▸ **Records for the task**
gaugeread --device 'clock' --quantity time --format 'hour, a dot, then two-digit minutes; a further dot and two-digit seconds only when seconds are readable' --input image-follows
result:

* * *

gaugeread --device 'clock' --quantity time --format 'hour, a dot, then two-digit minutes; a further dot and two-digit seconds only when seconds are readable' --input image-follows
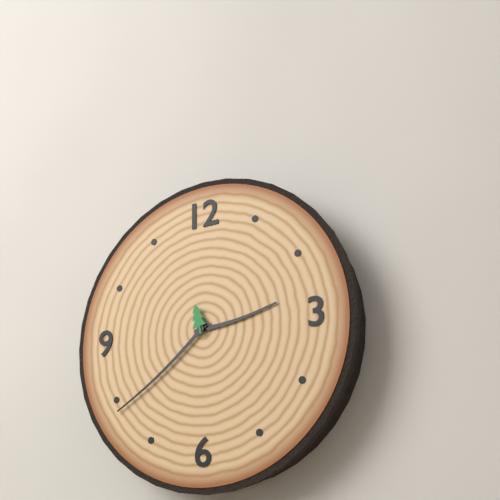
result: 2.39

==

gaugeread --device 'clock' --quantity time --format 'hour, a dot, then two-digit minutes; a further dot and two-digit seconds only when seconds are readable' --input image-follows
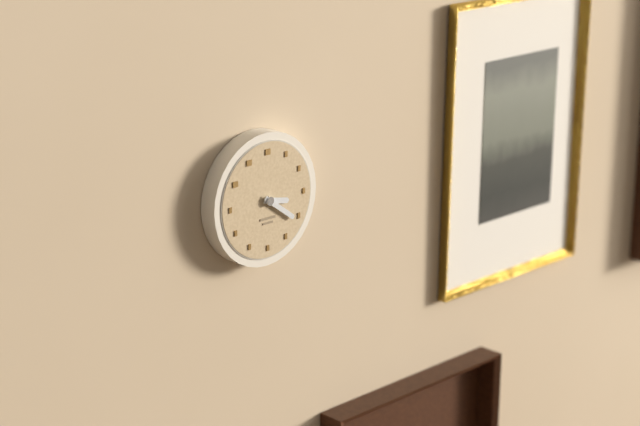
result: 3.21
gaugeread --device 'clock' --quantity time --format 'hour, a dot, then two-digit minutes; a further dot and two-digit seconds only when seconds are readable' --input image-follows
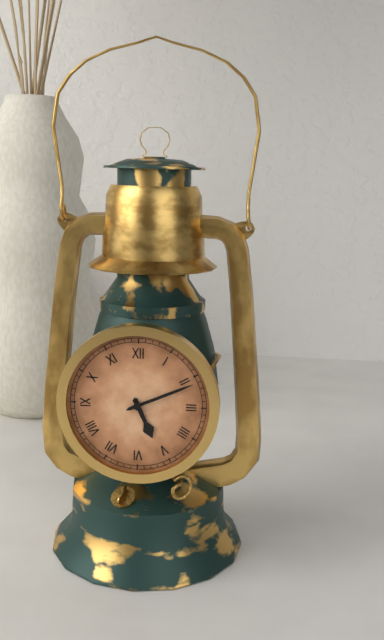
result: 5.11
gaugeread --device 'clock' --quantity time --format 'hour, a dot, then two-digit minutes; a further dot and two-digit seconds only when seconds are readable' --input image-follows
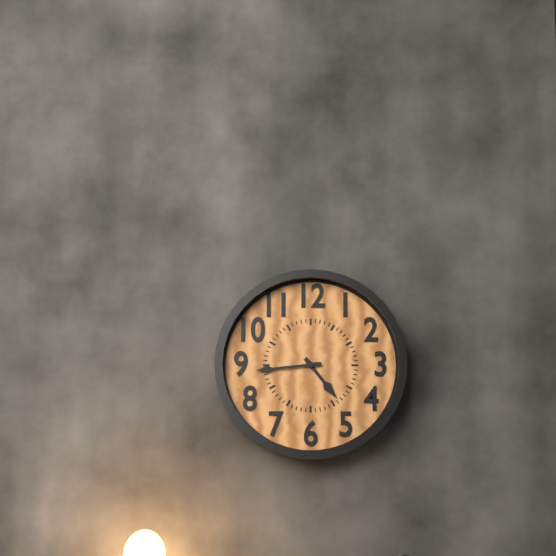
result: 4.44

▸ **Exercise details**
Locate every line in the data above that contains the string "result", and copy each of those lines.

▸ **The response**
result:
result: 2.39
result: 3.21
result: 5.11
result: 4.44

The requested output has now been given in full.